Ano VII

Trem Noturno

segunda-feira nov 28, 2011

Trem Noturno (Pociag, 1959), de Jerzy Kawalerowicz

Quem se depara com este filme de Kawalerowicz começado, sem tomar conhecimento de sua ficha técnica, pode pensar: “uau, é um filme de Walter Hugo Khouri com atores desconhecidos e dublado em uma língua esquisita”. É que Trem Noturno compartilha com o universo do diretor de Noite Vazia a mesma atmosfera noturna, intimista e jazzística, daí a semelhança. Com um pouco mais de tempo, o espectador lembra de outras referências, que encobrem a ligeira semelhança com Khouri: Bergman nos anos 1940, Antonioni nos anos 1950, os primeiros filmes de Andrej Wajda, sobretudo pela presença do James Dean polonês, Zbigniew Cybulski.

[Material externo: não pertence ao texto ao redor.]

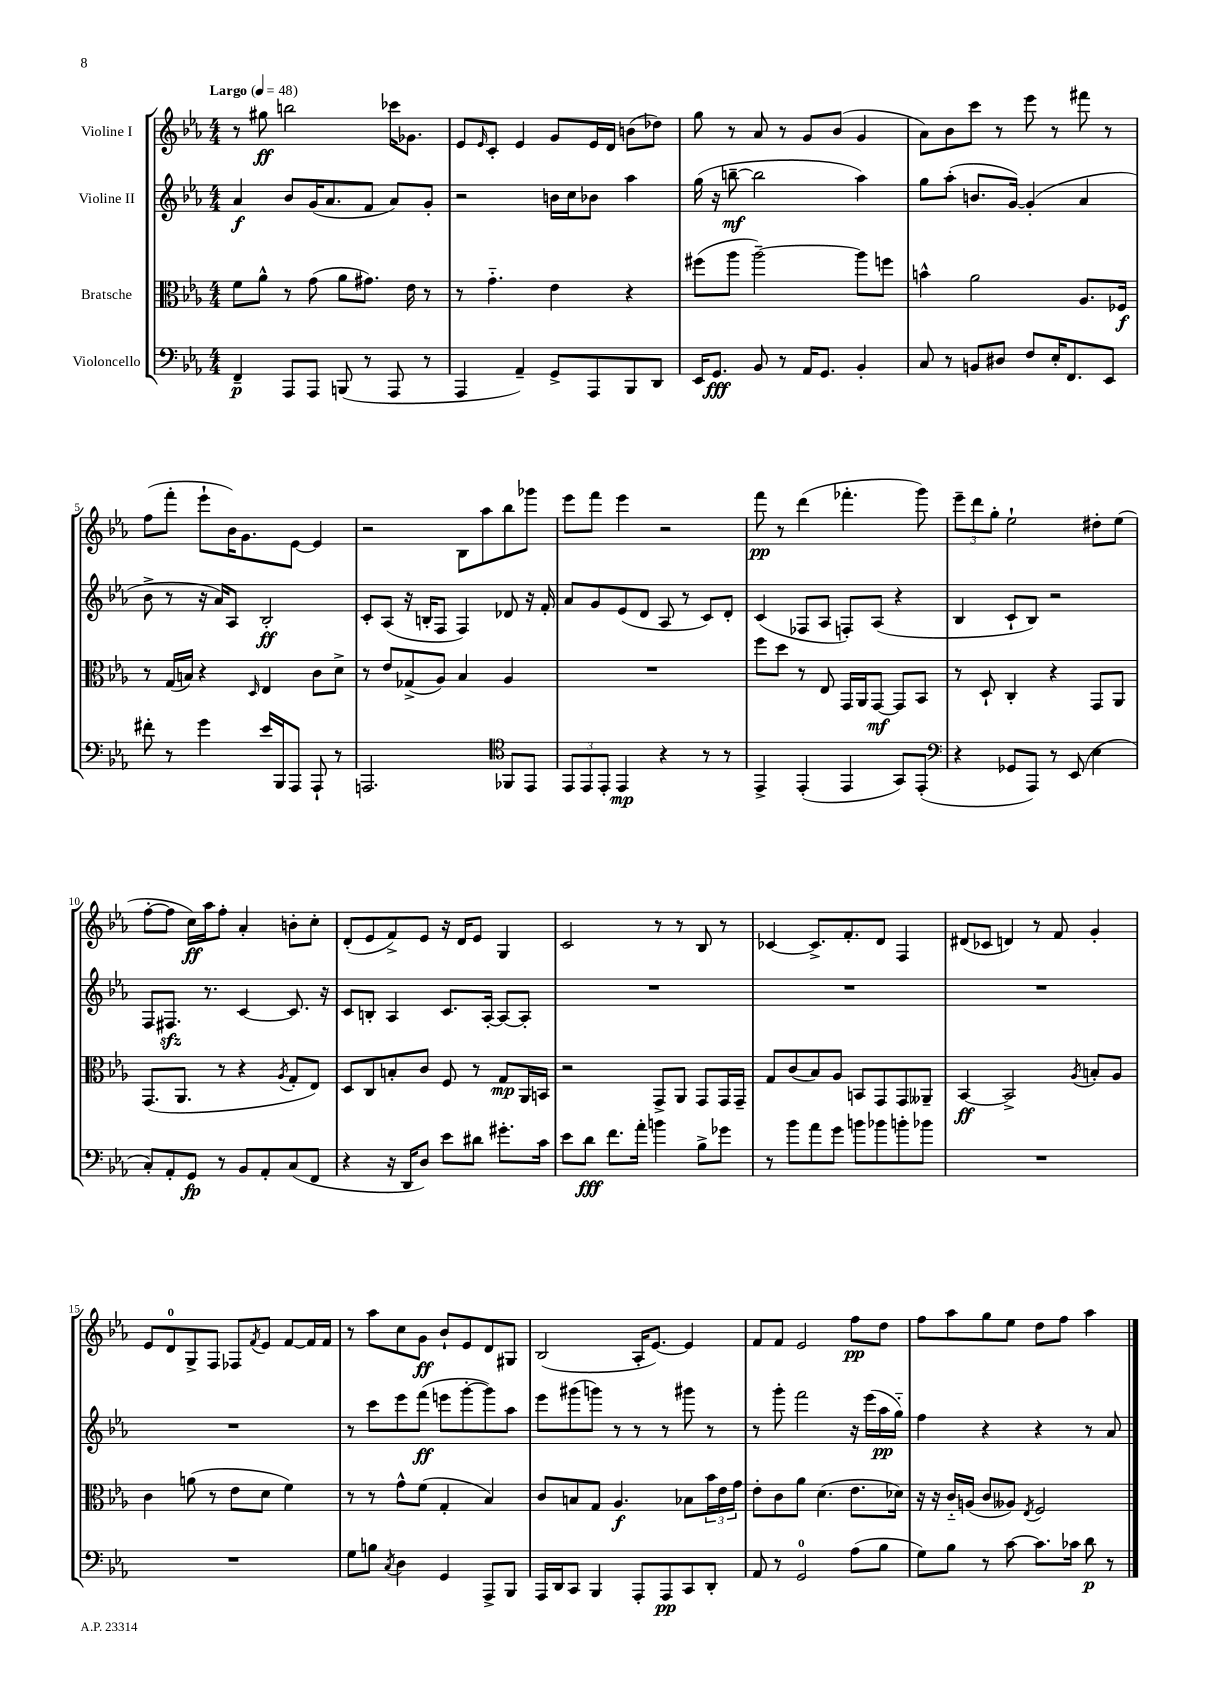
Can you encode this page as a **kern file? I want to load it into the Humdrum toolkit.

**kern	**kern	**kern	**kern
*staff4	*staff3	*staff2	*staff1
*clefF4	*clefC3	*clefG2	*clefG2
*k[b-e-a-]	*k[b-e-a-]	*k[b-e-a-]	*k[b-e-a-]
*M4/4	*M4/4	*M4/4	*M4/4
*MM48	*MM48	*MM48	*MM48
4FF~	8f	4a-	8r
.	8a-^^	.	8gg#
8AAA-	8r	8b-	2bb
8AAA-	(8g	(16g	.
.	.	8.a-	.
(8BBB	8a-	.	.
8r	8.g#)	8f	.
8AAA-	.	8a-)	16ccc-
.	16e-	.	8.g-
8r	8r	8g'	.
=	=	=	=
4AAA-	8r	2r	8e-
.	.	.	16qqe-
.	4.g'~	.	8c'
4AA-~)	.	.	4e-
8GG^	4e-	16b	8g
.	.	16cc	.
8AAA-	.	8b-	16e-
.	.	.	16d
8BBB-	4r	4aa-	(8b
8DD	.	.	8dd-)
=	=	=	=
16EE-	(8ff#	(16gg	8gg
8.GG	.	16r	.
.	8aa-	[8bb~	8r
8BB-	[2aa-~)	2bb]	8a-
8r	.	.	8r
16AA-	.	.	8g
8.GG	.	.	.
.	.	.	(8b-
4BB-'	8aa-]	4aa-)	4g
.	8ff	.	.
=	=	=	=
8C	4b^^	8gg	8a-)
8r	.	(8aa-'	8b-
8BB	2a-	8.b	8ccc
8D#	.	.	8r
.	.	[16g)	.
8F	.	(4g']	8eee-
16E-'	.	.	8r
8.FF	.	.	.
.	8.A-	4a-	8fff#
8EE-	.	.	8r
.	16F-	.	.
=	=	=	=
8f#'	8r	8b-^	(8ff
8r	(16G	8r	8fff'
.	16B)	.	.
4g	4r	16r	8eee-`
.	.	16a-)	.
.	.	8A-	16b-)
.	.	.	8.g
.	16qqD	.	.
16e-	4E-	2B-'	.
16BBB-	.	.	.
8AAA-	.	.	[8e-
8AAA-`	8c	.	4e-]
8r	8d^	.	.
=	=	=	=
2.AAA	8r	8c'	2r
.	8e-	(8A-	.
.	(8G-^	16r	.
.	.	16B'	.
.	8A-)	8F	.
.	4B-	4F)	8B-
.	.	.	8aa-
*clefC4	*	*	*
8FF-	4A-	8d-	8bb-
8EE-	.	16r	8ggg-
.	.	16f'	.
=	=	=	=
12EE-	1r	8a-	8eee-
12EE-	.	.	.
.	.	8g	8fff
12EE-'	.	.	.
4EE-	.	(8e-	4eee-
.	.	8d	.
4r	.	8A-	2r
.	.	8r	.
8r	.	8c)	.
8r	.	8d'	.
=	=	=	=
4EE-^	8ff	(4c	8fff
.	8dd	.	8r
(4EE-'	8r	8F-	(4ddd
.	8E-	8A-	.
4EE-	16GG	8F')	4.fff-'
.	16AA-	.	.
.	[8GG	(8A-	.
8GG)	8GG]	4r	.
(8EE-'	8BB-	.	8ggg)
=	=	=	=
*clefF4	*	*	*
4r	8r	4B-	12eee-~
.	.	.	12ddd
.	8D`	.	.
.	.	.	12gg'
8GG-	4C'	8c`	2ee-`
8AAA-)	.	8B-)	.
8r	4r	2r	.
(8EE-	.	.	.
4E-	8GG	.	8dd#'
.	8AA-	.	(8ee-
=	=	=	=
8C')	(8.GG	8F	[8ff'
8AA-'	.	8.F#	8ff]
.	8.AA-	.	.
8GG	.	.	16cc)
.	.	8.r	16aa-
8r	8r	.	8ff'
8BB-	4r	[4c	4a-'
8AA-'	.	.	.
.	8qA-	.	.
(8C	8G'	8.c]	8b'
8FF	8E-)	.	8cc'
.	.	16r	.
=	=	=	=
4r	8D	8c	(8d'
.	8C	8B'	8e-
16r	8B'	4A-	8f^)
16DD	.	.	.
8D)	8c	.	8e-
8e-	8F	8.c	16r
.	.	.	16d
8d#	8r	.	8e-
.	.	[16A-'	.
8.g#'	8G	8A-_	4G
.	16AA-	8A-']	.
16c	16BB	.	.
=	=	=	=
8e-	2r	1r	2c
8d	.	.	.
8.f	.	.	.
16a-'	.	.	.
4b	8GG^	.	8r
.	8AA-	.	8r
8B-^	8GG	.	8B-
8g-	16GG	.	8r
.	16GG~	.	.
=	=	=	=
8r	8G	1r	[4c-
8b-	(8c	.	.
8a-	8B-)	.	8.c-^]
8g	8A-	.	.
.	.	.	8.f'
8b	8BB	.	.
8b-	8GG	.	8d
8b'	8GG	.	4F
8b-	8AA--~	.	.
=	=	=	=
1r	[4BB-	1r	(8d#
.	.	.	8c-
.	2BB-^]	.	4d)
.	.	.	8r
.	.	.	8f
.	8qA-	.	.
.	8B'	.	4g'
.	8A-	.	.
=	=	=	=
1r	4c	1r	8e-
.	.	.	8d
.	(8a	.	8G^
.	8r	.	8F
.	8e-	.	8F-
.	.	.	8qf
.	8d	.	8e-
.	4f)	.	[8f
.	.	.	16f]
.	.	.	16f
=	=	=	=
8G	8r	8r	8r
8B	8r	8ccc	8aa-
8qC	.	.	.
4D	8g^^	8eee-	8cc
.	(8f	(8fff	8g
4GG	4G'	8eee	8b-`
.	.	[8ggg'	8e-
8AAA-^	4B-)	8ggg])	8d
8BBB-	.	8aa-	8G#
=	=	=	=
16AAA-	8c	8eee-	(2B-
16DD	.	.	.
8CC	8B	(8ggg#	.
4BBB-	8G	8ggg)	.
.	4.A-	8r	.
8AAA-'	.	8r	16A-'
.	.	.	[8.e-)
8AAA-	.	8r	.
8CC	8B-	8ggg#	4e-]
8DD'	24b-	8r	.
.	24e-	.	.
.	24g	.	.
=	=	=	=
8AA-	8e-'	8r	8f
8r	8c	8ggg'	8f
2GG	8a-	2fff	2e-
.	(4.d	.	.
(8A-	8.e-	16r	8ff
.	.	(16eee-	.
8B-	.	16aa-	8dd
.	16d-)	16gg'~)	.
=	=	=	=
8G)	16r	4ff	8ff
.	16r	.	.
8B-	16c'~	.	8aa-
.	(16A	.	.
8r	8c	4r	8gg
[8c	8A--)	.	8ee-
.	8qE-	.	.
8.c]	2F	4r	8dd
.	.	.	8ff
16c-	.	.	.
8d	.	8r	4aa-
8r	.	8a-	.
==	==	==	==
*-	*-	*-	*-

Kawalerowicz é o principal nome da nouvelle vague polonesa ao lado de Andrej Wajda. Só que este último continuou com prestígio nos anos 1970, tornando-se conhecido do público entusiasta de cinema europeu. Kawalerowicz teve certo culto até meados dos anos 1960, principalmente por causa da obra-prima Madre Joana dos Anjos (1961) e do grandioso Faraó (1965). Continuou realizando filmes, embora sem muita regularidade, até 2001, quando seu novo épico de três horas de duração, Quo Vadis, foi lançado. Morreu em 2007, esquecido e fora das listas de melhores diretores que pululam por aí.

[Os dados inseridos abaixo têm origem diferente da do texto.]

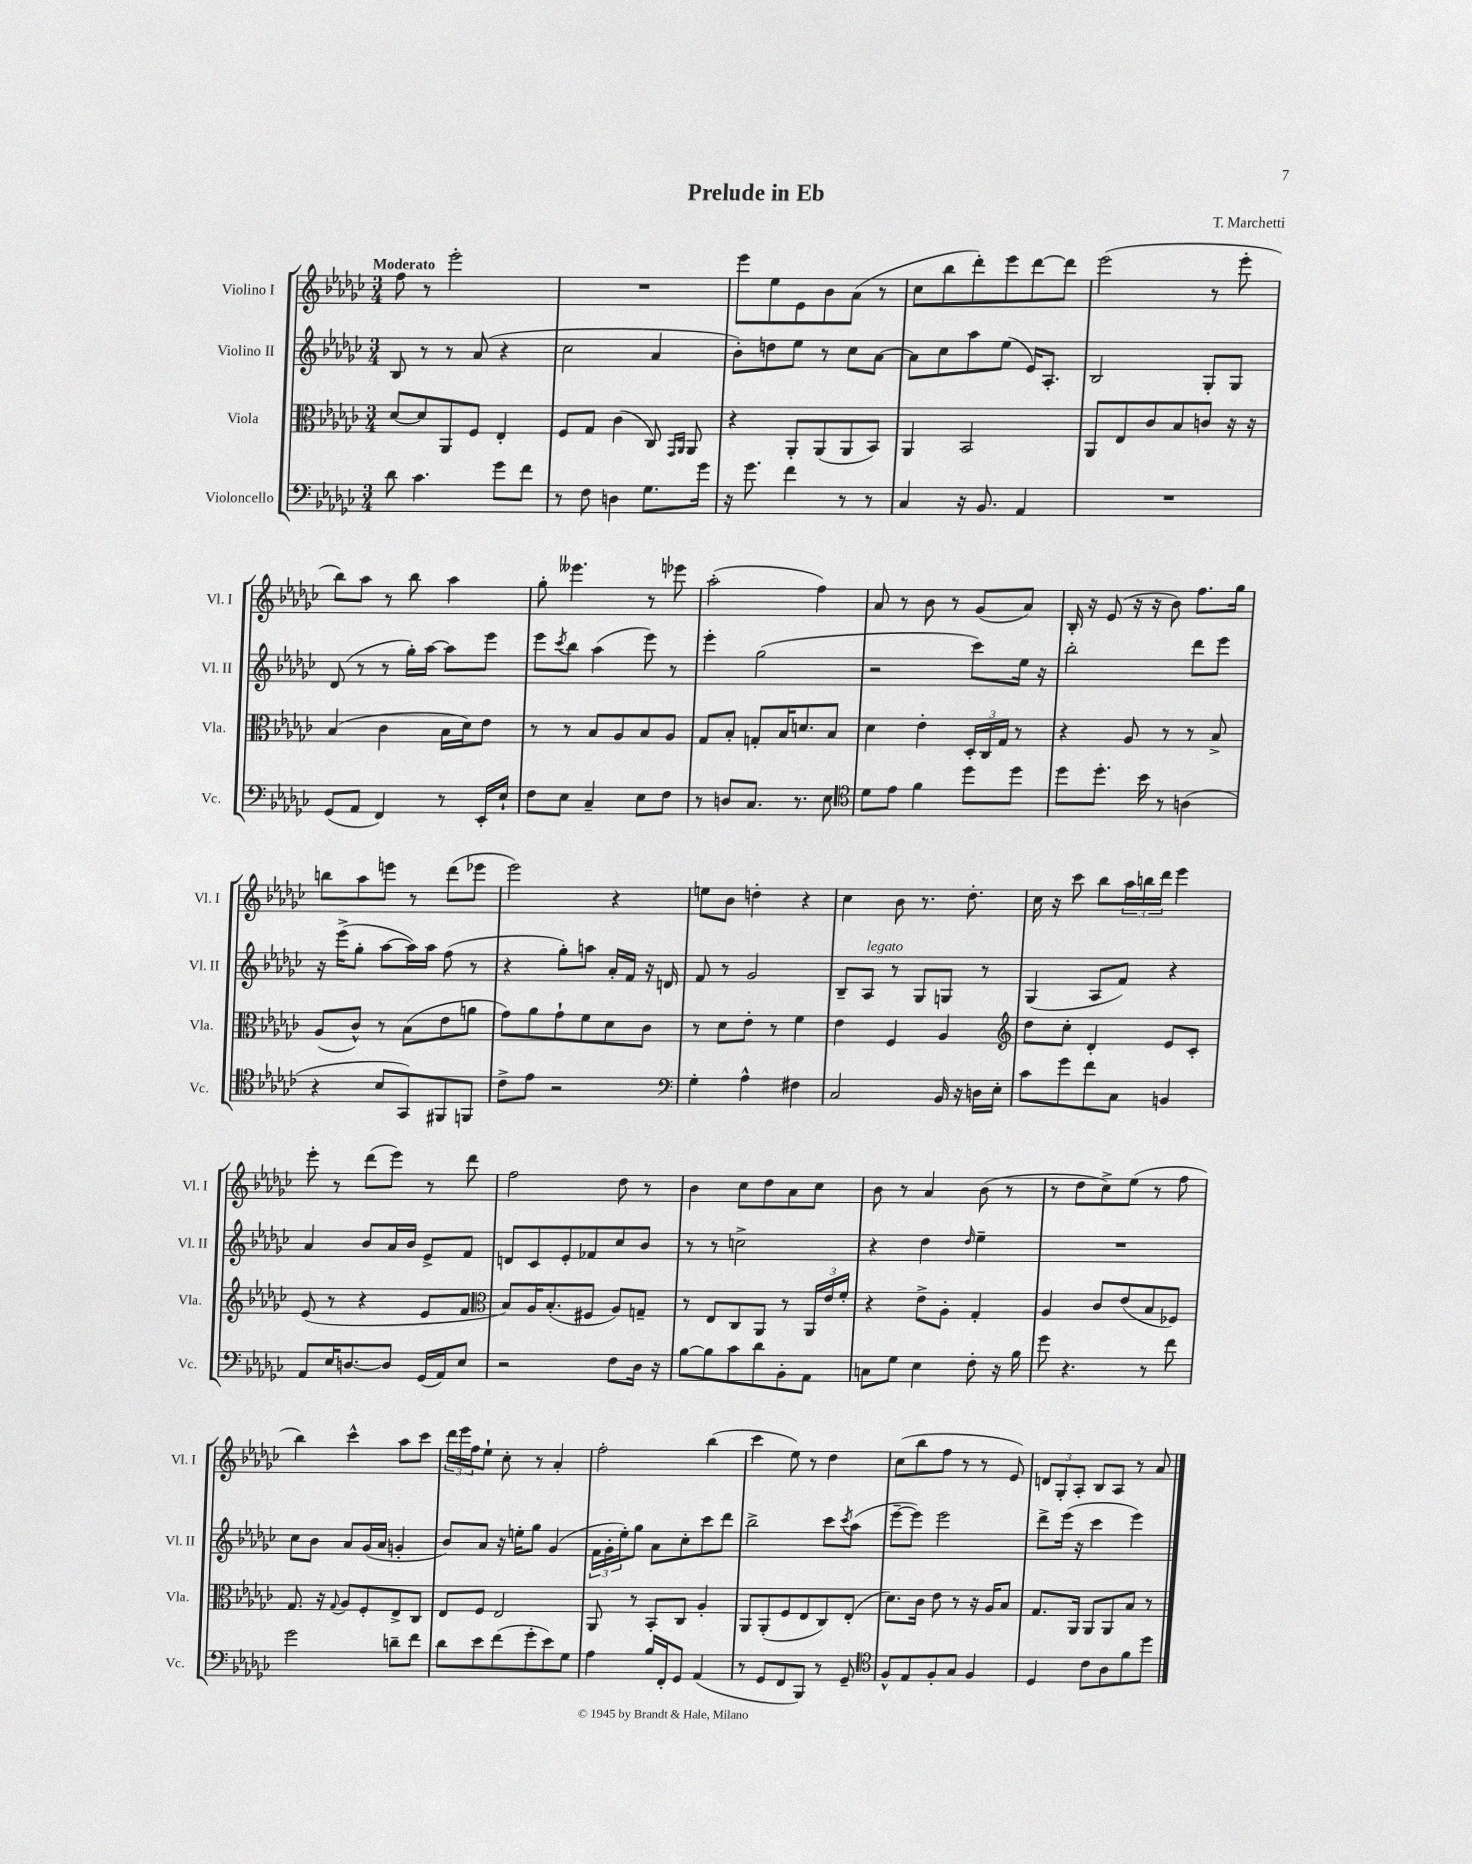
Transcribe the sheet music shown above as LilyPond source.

\header { title = "Prelude in Eb" composer = "T. Marchetti" }
<<
\new StaffGroup <<
\new Staff = "s0" \with { instrumentName = "Violino I" shortInstrumentName = "Vl. I" } {
    \clef treble \key ges \major \numericTimeSignature \time 3/4 \tempo "Moderato"
    f''8 r8 ees'''2-. |
    R2. |
    ees'''8 ees''8 ees'8 bes'8 aes'8( r8 |
    ces''8 bes''8 des'''8-.) ees'''8 des'''8~ des'''8 |
    ees'''2( r8 ees'''8-. |
    bes''8) aes''8 r8 bes''8 aes''4 |
    ges''8-. eeses'''4. r8 ees'''8 |
    aes''2-.( f''4) |
    aes'8 r8 bes'8 r8 ges'8( aes'8) |
    bes16-. r16 ees'8( r16 r16 bes'8) f''8. ges''16 |
    b''8 aes''8 e'''8 r8 des'''8( ees'''8 |
    ees'''2) r4 |
    e''8 bes'8 d''4-. r4 |
    ces''4 bes'8 r8. des''8.-. |
    ces''16 r16 ces'''8 bes''8 \tuplet 3/2 { aes''16 b''16 des'''16 } ees'''4 |
    ees'''8-. r8 des'''8( ees'''8) r8 des'''8 |
    f''2 des''8 r8 |
    bes'4 ces''8 des''8 aes'8 ces''8 |
    bes'8 r8 aes'4 bes'8( r8 |
    r8 des''8 ces''8->) ees''8( r8 f''8 |
    bes''4) ces'''4-^ aes''8 ces'''8 |
    \tuplet 3/2 { des'''16 ees'''16 f''16 } ees''8-! ces''8-. r8 aes'4-. |
    f''2-. bes''4( |
    ces'''4 ees''8) r8 des''4 |
    ces''8( bes''8 f''8 r8 r8 ees'8) |
    \tuplet 3/2 { d'8 ges8-. aes8-. } bes8 aes8 r8 aes'8 \bar "|." |
}
\new Staff = "s1" \with { instrumentName = "Violino II" shortInstrumentName = "Vl. II" } {
    \clef treble \key ges \major \numericTimeSignature \time 3/4
    bes8 r8 r8 aes'8( r4 |
    ces''2 aes'4 |
    bes'8-.) d''8 ees''8 r8 ces''8 aes'8~ |
    aes'8 ces''8 aes''8 ees''8( ees'16) aes8.-. |
    bes2 ges8-. ges8 |
    des'8( r8 r8 ges''16-.) aes''16~ aes''8 ees'''8 |
    ees'''8 \acciaccatura { ces'''8 } bes''8 aes''4( ees'''8) r8 |
    ees'''4-. ges''2( |
    r2 ces'''8) ees''16 r16 |
    bes''2-. des'''8 ees'''8 |
    r16 ees'''16->( ges''8-. aes''8~ aes''16) aes''16 f''8( r8 |
    r4 ges''8-.) a''8 aes'16-. f'16 r16 d'16 |
    f'8 r8 ges'2 |
    bes8-- aes8^\markup { \italic "legato" } r8 ges8 g8 r8 |
    ges4( aes8 f'8) r4 |
    aes'4 bes'8 aes'16 bes'16 ees'8-> f'8 |
    d'8 ces'8 ees'8-. fes'8 ces''8 bes'8 |
    r8 r8 c''2-> |
    r4 des''4 \grace { des''16 } ees''4-- |
    R2. |
    ces''8 bes'8 aes'8 ges'16( aes'16 g'4-. |
    bes'8) aes'8 r16 e''16-. ges''8 ges'4( |
    \tuplet 3/2 { f'16 ges'16-. ees''16-.) } ges''8 aes'8 ces''8-. ces'''8 des'''8 |
    bes''2-> ces'''8 \acciaccatura { ces'''8 } aes''8( |
    ees'''8~-- ees'''8) ees'''2 |
    des'''8-> ees'''16( r16 ces'''4 ees'''4) \bar "|." |
}
\new Staff = "s2" \with { instrumentName = "Viola" shortInstrumentName = "Vla." } {
    \clef alto \key ges \major \numericTimeSignature \time 3/4
    des'8~ des'8 aes,8 f8 ees4-. |
    f8 ges8 ces'4( ces8) \grace { ges,16 aes,16 } aes,8 |
    r4 aes,8-. aes,8( aes,8 bes,8) |
    aes,4 bes,2 |
    aes,8 ees8 ces'8 bes8 c'8 r16 r16 |
    bes4( ces'4 bes16 des'16) ees'8 |
    r8 r8 bes8 aes8 bes8 aes8 |
    ges8 bes8-. g8-. bes16 d'8. bes8 |
    des'4 ees'4-. \tuplet 3/2 { des16-. ces16 ges16 } r8 |
    r4 aes8 r8 r8 bes8-> |
    aes8( ces'8-^) r8 bes8( ees'8 a'8 |
    ges'8) aes'8 ges'8-! f'8 des'8 ces'8 |
    r8 des'8 ees'8-. r8 f'4 |
    ees'4 f4 aes4 |
    \clef treble des''8 ces''8-. des'4-. ees'8 ces'8-. |
    ees'8( r8 r4 ees'8 f'8 |
    \clef alto bes8) aes16 bes8.-.( fis8 aes8) g8-- |
    r8 ees8 ces8 aes,8 r8 \tuplet 3/2 { aes,16 ees'16 f'16-. } |
    r4 ees'8-> aes8-. ges4-. |
    aes4 ces'8 ees'8( bes8 fes8) |
    ges8. r16 \appoggiatura { ges8 } aes8 f8-. ees8-> ces8 |
    ees8 f8 ees2 |
    aes,8 r8 bes,8-. ces8 aes4-. |
    aes,8 aes,8-.( f8 ees8 ces8) ees8-.( |
    des'8.) ces'16 ees'8 r8 r16 aes16 bes8 |
    ges8. aes,16 aes,8 aes,8 bes8 r8 \bar "|." |
}
\new Staff = "s3" \with { instrumentName = "Violoncello" shortInstrumentName = "Vc." } {
    \clef bass \key ges \major \numericTimeSignature \time 3/4
    des'8 ces'4. ges'8 f'8 |
    r8 f8 d4 ges8. ges'16 |
    r16 ges'8. f'4 r8 r8 |
    ces4 r16 bes,8. aes,4 |
    R2. |
    ges,8( aes,8 f,4) r8 ees,16-. ees16-! |
    f8 ees8 ces4-- ees8 f8 |
    r8 d8 ces8. r8. ees8 |
    \clef tenor des'8 ees'8 f'4 des''8 des''8 |
    des''8 des''8.-. bes'16 r8 a4( |
    r4 bes8 ges,8) fis,8 f,8 |
    ces'8-> ees'8 r2 |
    \clef bass ges4-. aes4-^ fis4 |
    ces2 bes,16 r16 d16 ees16-. |
    ces'8 ges'8 f'8 ces8 b,4 |
    aes,8 ees16 d8.~ d8 ges,16( aes,16) ees8 |
    r2 f8 des16 r16 |
    bes8~ bes8 ces'8 des'8 bes,8-. aes,8 |
    c8 ges8 ees4 f8-. r16 bes16 |
    ges'8 r4. r8 f'8 |
    ges'2 d'8-- f'8 |
    des'8 ees'8 f'8( ges'8-. ees'8) ges8 |
    aes4 bes16 f,16-. ges,8 aes,4( |
    r8 ges,8 f,8 bes,,8) r8 ges,8-- |
    \clef tenor f8-^ ees8 f8-. ges8 f4 |
    des4 ces'8 aes8 f'8 des''8 \bar "|." |
}
>>
>>
\layout { \context { \Score \remove "Bar_number_engraver" } }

Trem Noturno se passa todo durante uma viagem de trem para a costa do Mar Báltico. O trem como microcosmo da Polônia (ou da Europa?), que à época estava se livrando do fantasma do stalinismo, que perdurou durante treze anos no país. Os passageiros que conhecemos no trem estão perdidos, escondem vergonhas do passado. São passageiros traumatizados por algo que fizeram ou com algo que sofreram.

Kawalerowicz realizou um filme sombrio com uma trilha de bar para quarentões. Nos belíssimos planos, predominam as sombras, que compartilham a dor dessas pessoas solitárias, entre os quais uma mulher casada (e que parece, pelo desespero em encontrar um homem mesmo com o marido no trem, a mais solitária de todas). No trem, um assassino. Sua captura é um dos momentos mais intensos do filme: seu rosto implorando perdão, ou mesmo um entendimento do que fez.

No final da viagem, as pessoas se dispersam, mas o trem continua lá, testemunha ainda mais solitária de uma noite de desejos, frustrações e arrependimentos.